• [IL TUO OBIETTIVO]: Trascrivi fedelmente il passo della pagina che va da "Molti di loro" fino a "dell’argomento in questione." compreso.

─── PAGINA

Quando lavoravo come professore di materie
scientifiche mi sorpresi di quanti soffrissero della strana ‘Sindrome del Bastiancontrario’.
Se in classe mi azzardavo a dire una cosa di cui
ero obbligato a citare l’esistenza, ma di cui ero anche certo dell’inutilità,
ecco che per loro, automaticamente, diventava la più importante ed unica
questione, almeno fino alla fine della lezione.
Molti di loro se la ricordavano anche nelle
seguenti e insistevano nello spiegare per forza, a tutti, nuove ed interessanti
sfaccettature sulle quali si erano esaustivamente documentati.
Non valeva la pena di dargli eccessiva
soddisfazione, perché allora si convincevano ancora di più dell’importanza nascosta
dell’argomento in questione.
Col tempo imparai a mettermi un po’ da parte e a
considerare questi soggetti soprattutto a livello antropologico.
Dopo un po’ quelli si stancavano, soprattutto se
nessuno li contrastava.
Ho notato che ci sono anche persone che se tu
dici che i peperoni ti hanno fatto male, per esempio quelli che erano sulla
pizza, vogliono convincerti che era un’altra cosa, ma non i peperoni.
Se dici che il caffè non ti fa dormire, per loro
diventerà un punto d’onore dimostrarti che non è vero, è solo una questione
psicologica.
Un mio conoscente è convinto di essere bravo a
fare i discorsi, cosa dalla quale invece
io mi sento terrorizzato.
Ne è proprio orgoglioso e quando ce n’è bisogno
lo chiamano immancabilmente,
Se qualcuno gli chiede qual è il suo segreto,
dice che sono tre:
1)Prima dico quello che sto per dire
2)Poi lo dico
3)Dopo ripeto quello che ho detto.
Naturalmente, poi, finita la lista dei
ringraziamenti e delle ruffianate, lo scheletro del discorso vero e proprio sono
dei luoghi comuni triti e detti mille volte da altri in occasioni del genere o
anche completamente differenti, durante conferenze o celebrazioni di qualsiasi
tipo.
La maggior parte della gente la pensa come me, a
riguardo: i discorsi sono cose che nessuno ha voglia di fare e nemmeno di
ascoltare.
Proprio ieri ho visto un documentario sull’archeologia
e anche sulla scienza in generale, in cui gli intervistati dicevano che teorie
nuove, o prove importanti che cozzavano con tutto il precedente di quella
materia, venivano accantonate e nascoste, semplicemente perché scomode, si sarebbe
dovuto mettere tutto di nuovo in discussione.

──────
─── MATERIALE

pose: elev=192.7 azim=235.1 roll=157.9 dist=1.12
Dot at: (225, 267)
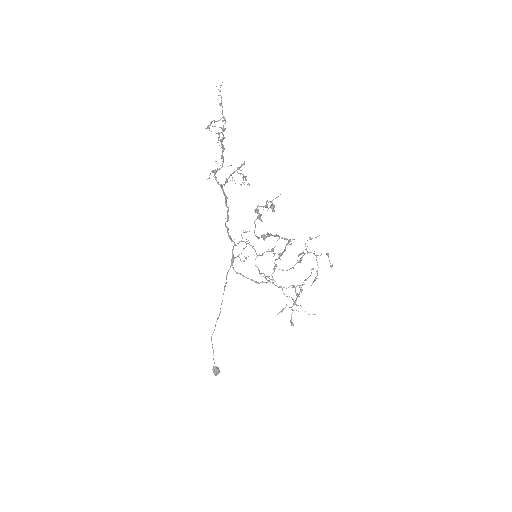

──────

• [ESERCIZIO SVOLTO]:
Molti di loro se la ricordavano anche nelle
seguenti e insistevano nello spiegare per forza, a tutti, nuove ed interessanti
sfaccettature sulle quali si erano esaustivamente documentati.
Non valeva la pena di dargli eccessiva
soddisfazione, perché allora si convincevano ancora di più dell’importanza nascosta
dell’argomento in questione.